**Data for review**
┄┄┄┄┄┄┄┄┄┄┄┄┄┄┄┄┄┄┄┄

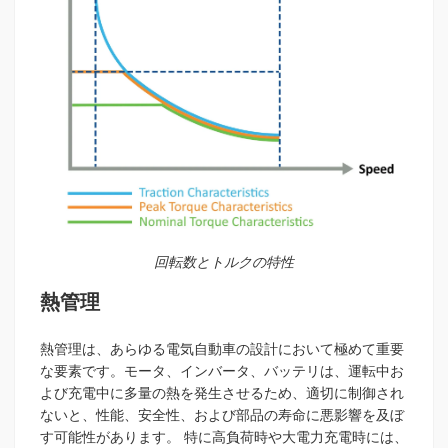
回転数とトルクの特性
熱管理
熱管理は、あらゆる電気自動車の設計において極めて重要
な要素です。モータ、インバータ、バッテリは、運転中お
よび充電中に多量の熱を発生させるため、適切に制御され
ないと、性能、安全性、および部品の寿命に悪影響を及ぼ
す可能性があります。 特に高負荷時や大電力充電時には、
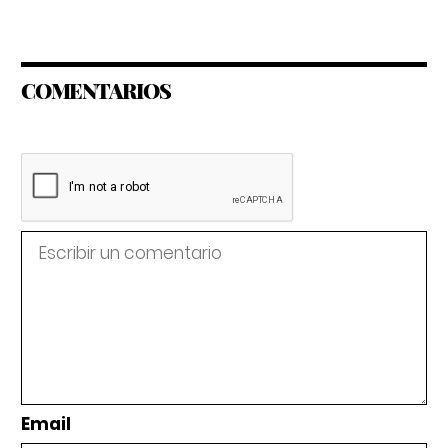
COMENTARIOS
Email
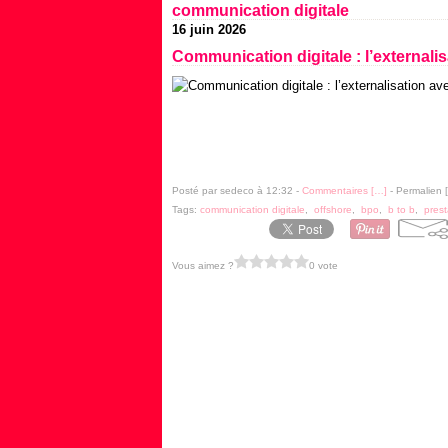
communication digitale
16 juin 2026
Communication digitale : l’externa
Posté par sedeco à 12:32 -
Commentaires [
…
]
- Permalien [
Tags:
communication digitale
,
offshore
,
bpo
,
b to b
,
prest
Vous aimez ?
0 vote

┄┄┄┄┄┄┄┄┄┄┄┄┄┄┄┄┄┄┄┄

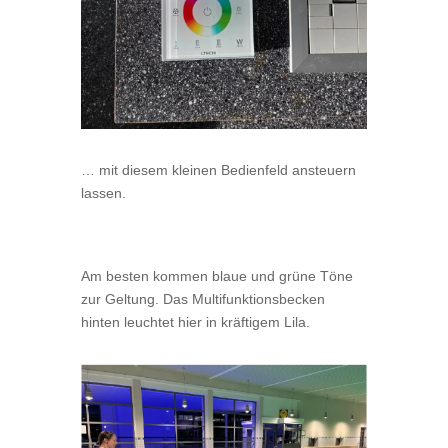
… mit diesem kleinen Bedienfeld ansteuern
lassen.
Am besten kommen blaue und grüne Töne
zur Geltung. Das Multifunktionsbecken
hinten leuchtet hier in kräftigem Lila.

┄┄┄┄┄┄┄┄┄┄┄┄┄┄┄┄┄┄┄┄

**Required action**
Copy the lines verbatim, beginning at the line that contains "kleinen Bedienfeld ansteuern" and ending after the line that contains "hinten leuchtet hier in kräftigem Lila.".

**Solution to this task**
… mit diesem kleinen Bedienfeld ansteuern
lassen.
Am besten kommen blaue und grüne Töne
zur Geltung. Das Multifunktionsbecken
hinten leuchtet hier in kräftigem Lila.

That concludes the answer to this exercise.